=== Exercise instructions ===
What you return must match the listing below line for line, minus its pictures.

------ Task input ------

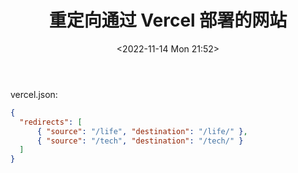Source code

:#+TITLE: 重定向通过 Vercel 部署的网站
#+DATE: <2022-11-14 Mon 21:52>
#+TAGS[]: 技术

vercel.json:

#+BEGIN_SRC json
    {
      "redirects": [
          { "source": "/life", "destination": "/life/" },
          { "source": "/tech", "destination": "/tech/" }
      ]
    }
#+END_SRC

------

=== Solution for this problem ===
Source code

:#+TITLE: 重定向通过 Vercel 部署的网站
#+DATE: <2022-11-14 Mon 21:52>
#+TAGS[]: 技术

vercel.json:

#+BEGIN_SRC json
    {
      "redirects": [
          { "source": "/life", "destination": "/life/" },
          { "source": "/tech", "destination": "/tech/" }
      ]
    }
#+END_SRC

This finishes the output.